15:24:13 <slaweq> I can review it if You want
15:24:17 <lajoskatona> thanks
15:24:54 <lajoskatona> it's not fully ready yet by zuul  as I see: https://review.opendev.org/c/openstack/networking-odl/+/817186
15:26:39 <slaweq> ok
15:26:46 <lajoskatona> ohh, no tempest is ok at least. It's failing bu with the usual way which is due to ODL is slow behind it....
15:27:22 <lajoskatona> ok, so I have to tune rally job
15:27:38 <lajoskatona> I will send it on IRC when that is ok
15:27:47 <slaweq> I added it to my review list for tomorrow morning :)

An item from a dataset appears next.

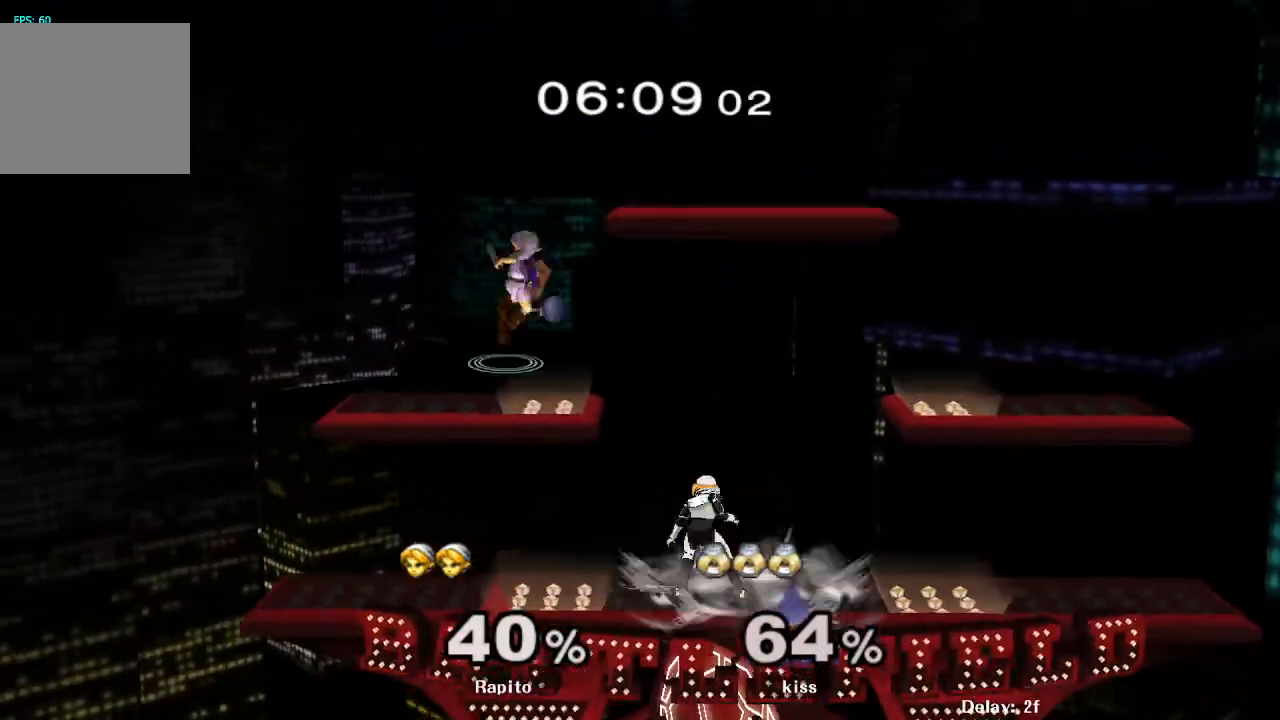
{"buttons": [], "left_stick": "right", "right_stick": "center", "events": [[117, "Y", "up"], [200, "B", "down"], [200, "left_stick", "down"], [300, "left_stick", "down-right"], [417, "B", "up"], [417, "left_stick", "right"]]}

15:27:56 <lajoskatona> slaweq: thanks
15:28:13 <slaweq> ok, next topic then
15:28:18 <slaweq> #topic Stable branches
15:28:51 <bcafarel> overall good this week, as mentioned ussuri has only https://review.opendev.org/c/openstack/neutron/+/816661 left (before EM transition)

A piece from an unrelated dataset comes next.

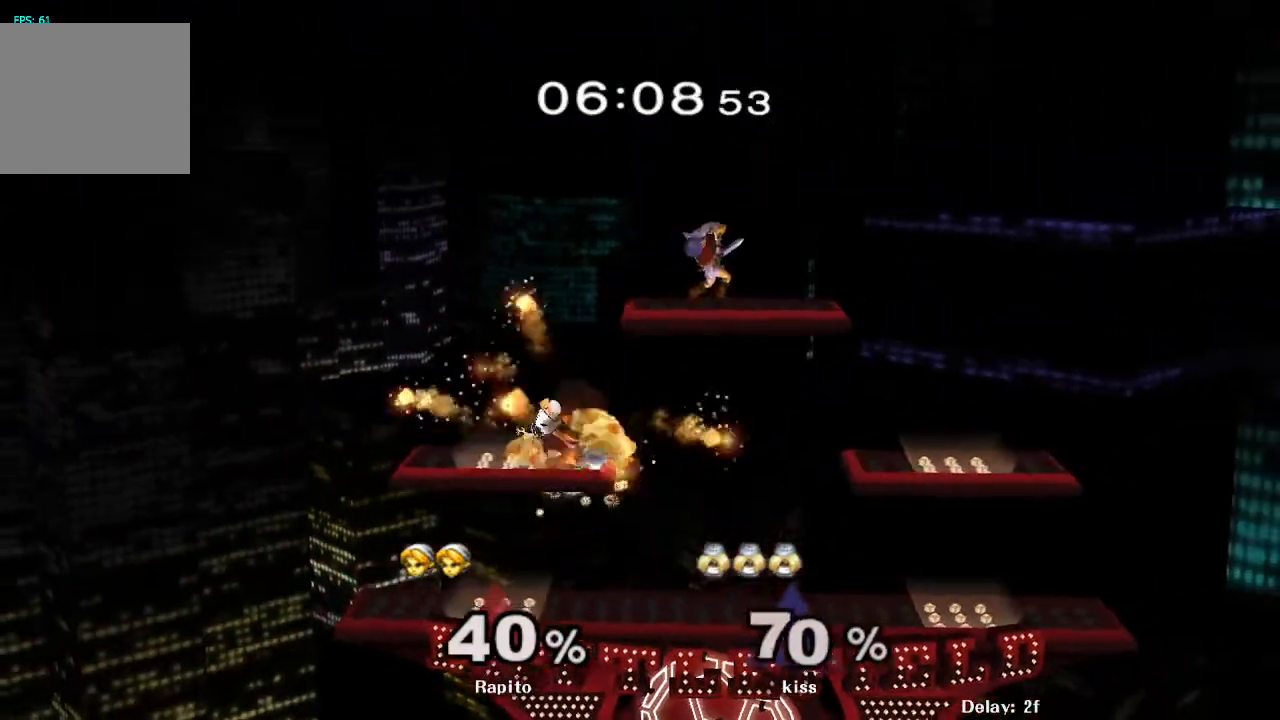
{"buttons": [], "left_stick": "right", "right_stick": "left", "events": [[33, "left_stick", "center"], [217, "left_stick", "down"], [400, "left_stick", "right"], [483, "right_stick", "left"]]}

15:29:02 <bcafarel> though functional test failing in it looks related
15:29:26 <bcafarel> and I found just before meeting train has neutron-tempest-plugin-designate-scenario-train failing :( https://zuul.opendev.org/t/openstack/build/a6a1142368b742248be710f902f541f5
15:29:28 <slaweq> yes, indeed
15:29:33 <slaweq> I will check it tomorrow
15:29:48 <bcafarel> I will fill a bug for that designate train one after meetings
15:30:03 <bcafarel> but at least full support branches are good :)

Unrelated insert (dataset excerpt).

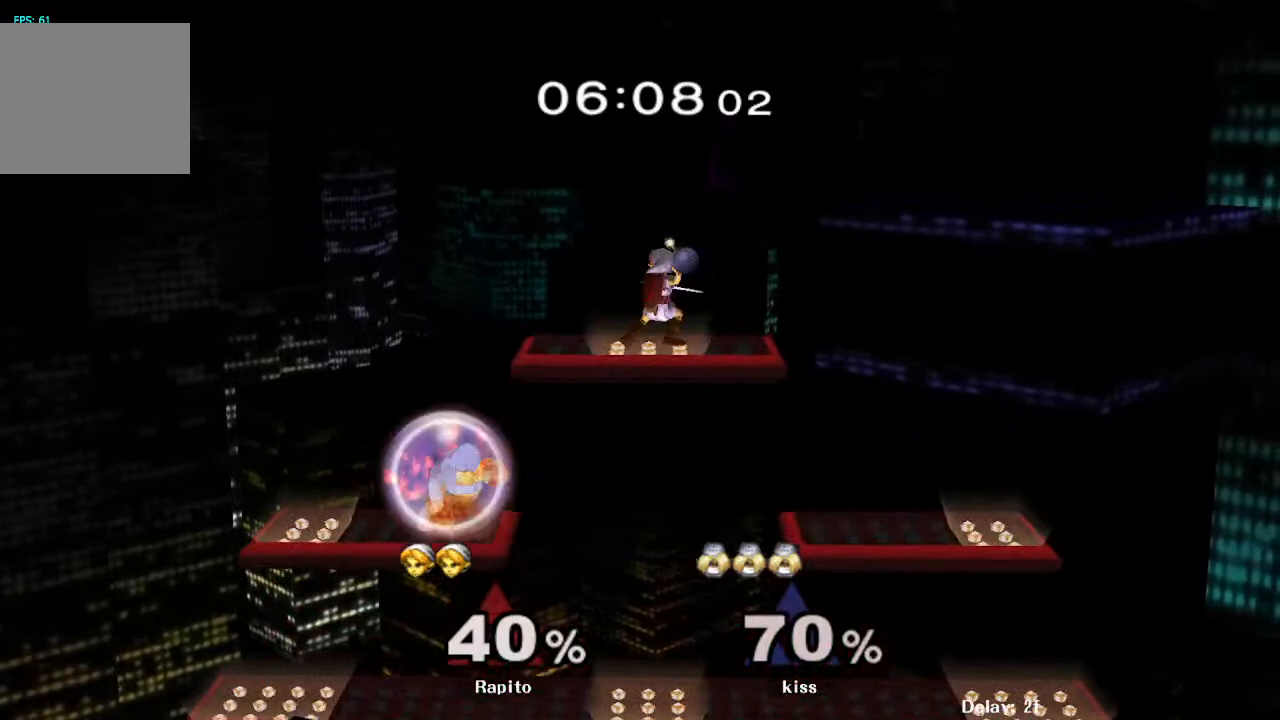
{"buttons": ["Y"], "left_stick": "down-right", "right_stick": "center", "events": [[117, "right_stick", "center"], [317, "left_stick", "center"], [483, "Y", "down"], [483, "left_stick", "down-right"]]}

15:30:34 <slaweq> ok, thx bcafarel
15:30:51 <slaweq> I think we can move on then
15:30:54 <slaweq> #topic Grafana
15:31:04 <slaweq> http://grafana.openstack.org/dashboard/db/neutron-failure-rate
15:31:48 <slaweq> rally was broken last week
15:32:02 <slaweq> but it's I guess due to that missing service endpoint in keystone, right?
15:32:08 <slaweq> and it's already fixed
15:32:20 <lajoskatona> yes
15:32:43 <lajoskatona> actually it's funny, in devstack the endpoint creation was deleted and now we create it from the job
15:33:03 <lajoskatona> and seems like neutron runs mostly as voting job rally
15:33:09 <slaweq> so only rally job needs it?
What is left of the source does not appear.